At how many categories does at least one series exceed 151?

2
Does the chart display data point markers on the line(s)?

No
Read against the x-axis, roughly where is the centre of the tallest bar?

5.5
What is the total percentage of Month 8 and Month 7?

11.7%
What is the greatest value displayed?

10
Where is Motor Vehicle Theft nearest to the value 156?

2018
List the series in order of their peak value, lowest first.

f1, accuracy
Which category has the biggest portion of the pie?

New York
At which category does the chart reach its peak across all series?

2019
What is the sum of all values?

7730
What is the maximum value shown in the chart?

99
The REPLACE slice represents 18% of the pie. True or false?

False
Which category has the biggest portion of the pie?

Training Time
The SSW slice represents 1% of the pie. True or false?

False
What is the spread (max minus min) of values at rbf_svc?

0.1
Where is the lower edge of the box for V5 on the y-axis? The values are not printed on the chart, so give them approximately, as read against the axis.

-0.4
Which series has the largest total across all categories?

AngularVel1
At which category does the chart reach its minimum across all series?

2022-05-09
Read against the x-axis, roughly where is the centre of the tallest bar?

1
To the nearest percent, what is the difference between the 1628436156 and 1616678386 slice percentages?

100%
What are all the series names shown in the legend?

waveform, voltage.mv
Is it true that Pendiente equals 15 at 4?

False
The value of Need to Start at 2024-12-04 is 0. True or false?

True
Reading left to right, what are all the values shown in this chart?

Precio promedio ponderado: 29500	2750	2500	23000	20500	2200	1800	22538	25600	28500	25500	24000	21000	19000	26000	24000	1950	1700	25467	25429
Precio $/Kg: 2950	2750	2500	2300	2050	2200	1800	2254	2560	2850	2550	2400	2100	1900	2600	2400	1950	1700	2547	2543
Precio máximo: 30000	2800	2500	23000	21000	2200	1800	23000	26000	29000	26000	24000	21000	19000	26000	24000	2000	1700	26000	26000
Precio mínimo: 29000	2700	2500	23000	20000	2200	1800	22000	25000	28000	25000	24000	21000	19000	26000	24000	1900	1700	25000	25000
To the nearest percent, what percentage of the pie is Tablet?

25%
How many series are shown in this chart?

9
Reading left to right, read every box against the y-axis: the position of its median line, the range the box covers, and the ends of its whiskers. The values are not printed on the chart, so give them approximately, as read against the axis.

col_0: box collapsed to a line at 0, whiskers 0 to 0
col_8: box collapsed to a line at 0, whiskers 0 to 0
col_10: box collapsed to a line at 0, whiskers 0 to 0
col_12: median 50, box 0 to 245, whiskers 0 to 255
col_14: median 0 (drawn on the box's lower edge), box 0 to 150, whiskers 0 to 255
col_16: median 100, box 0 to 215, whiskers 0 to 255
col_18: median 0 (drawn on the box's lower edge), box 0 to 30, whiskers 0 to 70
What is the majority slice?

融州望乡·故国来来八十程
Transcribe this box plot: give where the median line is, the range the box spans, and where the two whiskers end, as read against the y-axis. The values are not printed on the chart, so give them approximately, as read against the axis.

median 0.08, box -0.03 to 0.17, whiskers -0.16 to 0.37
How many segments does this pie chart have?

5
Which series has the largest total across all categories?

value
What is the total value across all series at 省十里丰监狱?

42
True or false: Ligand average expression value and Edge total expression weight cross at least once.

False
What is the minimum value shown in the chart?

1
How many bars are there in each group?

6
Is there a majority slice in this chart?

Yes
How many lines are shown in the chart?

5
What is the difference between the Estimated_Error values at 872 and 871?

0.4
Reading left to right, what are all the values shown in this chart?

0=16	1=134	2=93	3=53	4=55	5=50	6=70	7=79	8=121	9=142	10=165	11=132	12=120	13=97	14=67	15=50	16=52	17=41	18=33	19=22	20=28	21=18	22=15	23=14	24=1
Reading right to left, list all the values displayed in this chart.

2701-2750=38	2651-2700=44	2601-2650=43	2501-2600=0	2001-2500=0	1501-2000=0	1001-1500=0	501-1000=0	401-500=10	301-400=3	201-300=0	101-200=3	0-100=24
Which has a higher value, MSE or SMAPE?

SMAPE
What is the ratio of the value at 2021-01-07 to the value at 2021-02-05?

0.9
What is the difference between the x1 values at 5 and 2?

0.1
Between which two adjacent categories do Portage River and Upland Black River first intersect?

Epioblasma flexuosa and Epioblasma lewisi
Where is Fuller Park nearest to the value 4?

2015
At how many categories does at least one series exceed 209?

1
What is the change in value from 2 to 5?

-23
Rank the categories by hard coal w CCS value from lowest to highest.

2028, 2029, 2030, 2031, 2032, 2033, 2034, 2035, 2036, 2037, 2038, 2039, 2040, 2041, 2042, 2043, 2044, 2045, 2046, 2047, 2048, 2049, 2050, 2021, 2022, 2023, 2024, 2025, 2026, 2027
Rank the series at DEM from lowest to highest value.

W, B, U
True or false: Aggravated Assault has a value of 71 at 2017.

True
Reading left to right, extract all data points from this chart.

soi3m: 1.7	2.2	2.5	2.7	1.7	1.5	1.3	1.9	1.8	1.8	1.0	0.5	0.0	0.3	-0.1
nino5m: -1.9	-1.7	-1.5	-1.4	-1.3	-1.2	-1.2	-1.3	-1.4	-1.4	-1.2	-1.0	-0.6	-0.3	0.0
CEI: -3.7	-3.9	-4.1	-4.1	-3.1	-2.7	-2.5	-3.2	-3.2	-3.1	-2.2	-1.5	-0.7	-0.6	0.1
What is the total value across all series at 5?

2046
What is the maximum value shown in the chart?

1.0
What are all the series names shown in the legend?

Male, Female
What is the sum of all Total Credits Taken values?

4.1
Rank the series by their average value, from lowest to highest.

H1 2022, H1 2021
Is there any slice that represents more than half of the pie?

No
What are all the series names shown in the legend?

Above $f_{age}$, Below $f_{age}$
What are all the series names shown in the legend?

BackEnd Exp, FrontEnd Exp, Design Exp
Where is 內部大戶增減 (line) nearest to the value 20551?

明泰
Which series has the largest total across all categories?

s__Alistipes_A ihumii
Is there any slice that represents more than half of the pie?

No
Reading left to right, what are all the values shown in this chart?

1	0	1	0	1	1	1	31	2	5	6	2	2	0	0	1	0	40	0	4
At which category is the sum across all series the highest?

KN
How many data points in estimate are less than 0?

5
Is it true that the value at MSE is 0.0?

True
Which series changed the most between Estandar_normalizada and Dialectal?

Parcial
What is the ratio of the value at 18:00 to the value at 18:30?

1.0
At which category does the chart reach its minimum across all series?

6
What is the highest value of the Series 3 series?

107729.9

● ● ● ● ●

• **EXERCISE GOAL**
Copy out the listing word for word, from its first line down to and including the line that contains "What is the spread".

• **ANSWER TO THE PROBLEM**
At how many categories does at least one series exceed 151?

2
Does the chart display data point markers on the line(s)?

No
Read against the x-axis, roughly where is the centre of the tallest bar?

5.5
What is the total percentage of Month 8 and Month 7?

11.7%
What is the greatest value displayed?

10
Where is Motor Vehicle Theft nearest to the value 156?

2018
List the series in order of their peak value, lowest first.

f1, accuracy
Which category has the biggest portion of the pie?

New York
At which category does the chart reach its peak across all series?

2019
What is the sum of all values?

7730
What is the maximum value shown in the chart?

99
The REPLACE slice represents 18% of the pie. True or false?

False
Which category has the biggest portion of the pie?

Training Time
The SSW slice represents 1% of the pie. True or false?

False
What is the spread (max minus min) of values at rbf_svc?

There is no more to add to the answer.